▸ **Exercise text**:
*** Block opens ***

This post covers what we tried, where it failed, and where browser inference is actually useful today.
Why We Tried Whisper in the Browser
Whisper is a strong speech model, and the modern browser stack is much better than it used to be:
- WebAssembly for CPU-heavy compute
- ONNX Runtime Web
- growing WebGPU support
So the idea made sense: run transcription locally in the client, avoid sending raw audio out, and reduce backend load.
Experiment 1: ONNX Runtime Web + Whisper
Our first implementation worked functionally, but several constraints showed up fast.
1) Model size vs user experience
Large Whisper models are too heavy for first-run web UX. Smaller models are faster, but accuracy drops on real meeting audio.
That creates a hard tradeoff:
- accuracy model: too large to load comfortably
- lightweight model: not accurate enough for production transcription
2) SharedArrayBuffer and cross-origin isolation
To get practical performance with threading, we needed SharedArrayBuffer, which requires:
Cross-Origin-Opener-Policy: same-originCross-Origin-Embedder-Policy: require-corp
Enabling these headers broke multiple existing assumptions around third-party assets and static hosting setup. We eventually got this working, but the deployment surface became much more complex than expected.

*** Block closes ***

▸ **Supplied data**:
*** Block opens ***

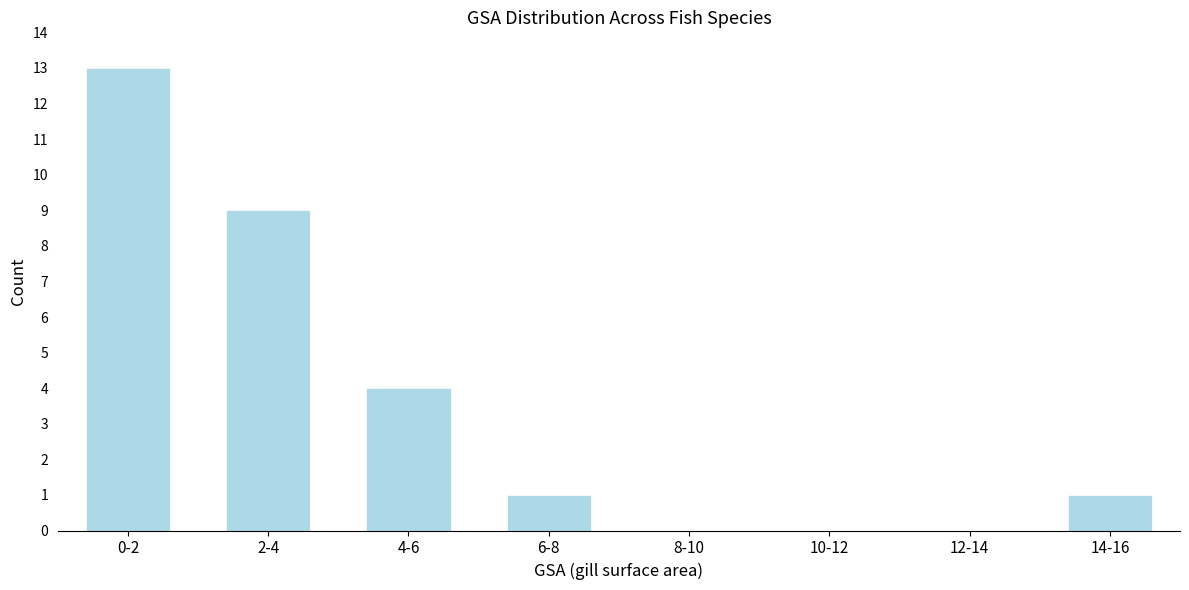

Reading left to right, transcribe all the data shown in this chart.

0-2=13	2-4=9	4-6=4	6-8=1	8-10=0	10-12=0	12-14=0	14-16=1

*** Block closes ***

▸ **Exercise instructions**:
#1 In the text on running Whisper in the browser, which three parts of the modern browser stack are listed?
#2 Continue the text on running Whisper in the browser from its final sentence.

▸ **Solved tasks**:
#1 WebAssembly for CPU-heavy compute, ONNX Runtime Web, and growing WebGPU support.

#2
Experiment 2: Streaming with sherpa-onnx
We also tested sherpa-onnx for streaming behavior. Latency characteristics were promising, but we still faced:
- bundle and model size concerns
- cross-origin isolation requirements
- uneven quality on Korean technical meeting audio
So even though the runtime model was attractive, the end-to-end product constraints remained.
Performance Reality
In practice, real-time experience depended heavily on hardware class:
- desktop: acceptable for some model sizes and configs
- mobile: often too slow for a smooth live transcript
For our use case (live meeting capture), users care most about immediate feedback. Delayed "better" text is useful, but not enough by itself.
Korean Technical Speech Is a Special Case
Korean meeting audio with mixed English technical vocabulary is difficult for generic ASR pipelines:
- acronyms
- code and infra terms
- fast topic shifts
- overlapping speech
In this setting, domain-aware correction matters as much as raw model quality.
Where Browser Whisper Actually Works Well
We did not abandon browser inference. We narrowed the scope.
Great use cases:
- offline transcription of pre-recorded audio
- privacy-sensitive local processing
- non-real-time workflows where users accept delay
Weak use case today:
- low-latency, always-on live meeting transcription on mixed client hardware
Product Decision: Labs, Not Core Path
We kept Whisper in our Labs track as an experimental feature and kept real-time transcription in the main app on a lower-latency path.
We are still exploring hybrid workflows:
- live transcript first
- higher-accuracy pass afterward
This gives users immediate usability and a better final artifact.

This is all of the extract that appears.